## INSTRUCTIONS TO FOLLOW
Give back all the data below exactly as it is shown.

## Saved entries

_ _ _ _ _ _ _

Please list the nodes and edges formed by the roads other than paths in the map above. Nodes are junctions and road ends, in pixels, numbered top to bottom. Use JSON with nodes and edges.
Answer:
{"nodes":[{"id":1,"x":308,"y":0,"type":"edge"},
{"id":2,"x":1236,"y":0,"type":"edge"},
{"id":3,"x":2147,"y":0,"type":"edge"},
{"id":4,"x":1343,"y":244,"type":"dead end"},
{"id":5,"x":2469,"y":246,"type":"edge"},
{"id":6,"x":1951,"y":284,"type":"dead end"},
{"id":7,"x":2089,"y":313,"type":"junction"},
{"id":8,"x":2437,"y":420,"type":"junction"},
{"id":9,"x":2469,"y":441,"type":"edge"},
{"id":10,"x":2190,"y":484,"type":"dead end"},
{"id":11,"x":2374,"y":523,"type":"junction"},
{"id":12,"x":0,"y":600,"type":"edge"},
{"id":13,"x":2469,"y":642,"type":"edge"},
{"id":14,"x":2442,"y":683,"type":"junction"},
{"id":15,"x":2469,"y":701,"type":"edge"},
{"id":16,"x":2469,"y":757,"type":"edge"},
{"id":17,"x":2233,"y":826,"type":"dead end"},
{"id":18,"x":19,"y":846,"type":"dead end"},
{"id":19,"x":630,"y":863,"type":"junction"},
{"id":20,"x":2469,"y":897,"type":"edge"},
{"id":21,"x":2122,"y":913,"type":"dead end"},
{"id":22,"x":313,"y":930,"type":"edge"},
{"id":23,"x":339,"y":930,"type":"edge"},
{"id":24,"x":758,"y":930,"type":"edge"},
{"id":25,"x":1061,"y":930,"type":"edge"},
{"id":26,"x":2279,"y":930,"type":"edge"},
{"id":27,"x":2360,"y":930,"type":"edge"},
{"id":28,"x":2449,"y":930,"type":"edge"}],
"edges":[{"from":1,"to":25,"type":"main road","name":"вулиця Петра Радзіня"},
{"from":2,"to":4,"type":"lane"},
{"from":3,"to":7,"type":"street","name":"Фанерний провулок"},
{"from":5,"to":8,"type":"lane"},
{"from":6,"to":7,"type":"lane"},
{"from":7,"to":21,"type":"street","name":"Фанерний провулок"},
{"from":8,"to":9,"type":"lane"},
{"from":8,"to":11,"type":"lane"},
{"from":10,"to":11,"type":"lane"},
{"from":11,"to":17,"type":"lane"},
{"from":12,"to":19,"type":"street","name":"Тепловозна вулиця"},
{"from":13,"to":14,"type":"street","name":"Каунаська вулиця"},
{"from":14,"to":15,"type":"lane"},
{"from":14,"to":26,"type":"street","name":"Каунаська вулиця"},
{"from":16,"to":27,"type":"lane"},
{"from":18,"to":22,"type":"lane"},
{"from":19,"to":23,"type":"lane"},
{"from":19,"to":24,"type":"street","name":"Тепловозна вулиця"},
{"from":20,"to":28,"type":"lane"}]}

_ _ _ _ _ _ _

## RESPONSE TO THIS TASK
Please list the nodes and edges formed by the roads other than paths in the map above. Nodes are junctions and road ends, in pixels, numbered top to bottom. Use JSON with nodes and edges.
Answer:
{"nodes":[{"id":1,"x":308,"y":0,"type":"edge"},
{"id":2,"x":1236,"y":0,"type":"edge"},
{"id":3,"x":2147,"y":0,"type":"edge"},
{"id":4,"x":1343,"y":244,"type":"dead end"},
{"id":5,"x":2469,"y":246,"type":"edge"},
{"id":6,"x":1951,"y":284,"type":"dead end"},
{"id":7,"x":2089,"y":313,"type":"junction"},
{"id":8,"x":2437,"y":420,"type":"junction"},
{"id":9,"x":2469,"y":441,"type":"edge"},
{"id":10,"x":2190,"y":484,"type":"dead end"},
{"id":11,"x":2374,"y":523,"type":"junction"},
{"id":12,"x":0,"y":600,"type":"edge"},
{"id":13,"x":2469,"y":642,"type":"edge"},
{"id":14,"x":2442,"y":683,"type":"junction"},
{"id":15,"x":2469,"y":701,"type":"edge"},
{"id":16,"x":2469,"y":757,"type":"edge"},
{"id":17,"x":2233,"y":826,"type":"dead end"},
{"id":18,"x":19,"y":846,"type":"dead end"},
{"id":19,"x":630,"y":863,"type":"junction"},
{"id":20,"x":2469,"y":897,"type":"edge"},
{"id":21,"x":2122,"y":913,"type":"dead end"},
{"id":22,"x":313,"y":930,"type":"edge"},
{"id":23,"x":339,"y":930,"type":"edge"},
{"id":24,"x":758,"y":930,"type":"edge"},
{"id":25,"x":1061,"y":930,"type":"edge"},
{"id":26,"x":2279,"y":930,"type":"edge"},
{"id":27,"x":2360,"y":930,"type":"edge"},
{"id":28,"x":2449,"y":930,"type":"edge"}],
"edges":[{"from":1,"to":25,"type":"main road","name":"вулиця Петра Радзіня"},
{"from":2,"to":4,"type":"lane"},
{"from":3,"to":7,"type":"street","name":"Фанерний провулок"},
{"from":5,"to":8,"type":"lane"},
{"from":6,"to":7,"type":"lane"},
{"from":7,"to":21,"type":"street","name":"Фанерний провулок"},
{"from":8,"to":9,"type":"lane"},
{"from":8,"to":11,"type":"lane"},
{"from":10,"to":11,"type":"lane"},
{"from":11,"to":17,"type":"lane"},
{"from":12,"to":19,"type":"street","name":"Тепловозна вулиця"},
{"from":13,"to":14,"type":"street","name":"Каунаська вулиця"},
{"from":14,"to":15,"type":"lane"},
{"from":14,"to":26,"type":"street","name":"Каунаська вулиця"},
{"from":16,"to":27,"type":"lane"},
{"from":18,"to":22,"type":"lane"},
{"from":19,"to":23,"type":"lane"},
{"from":19,"to":24,"type":"street","name":"Тепловозна вулиця"},
{"from":20,"to":28,"type":"lane"}]}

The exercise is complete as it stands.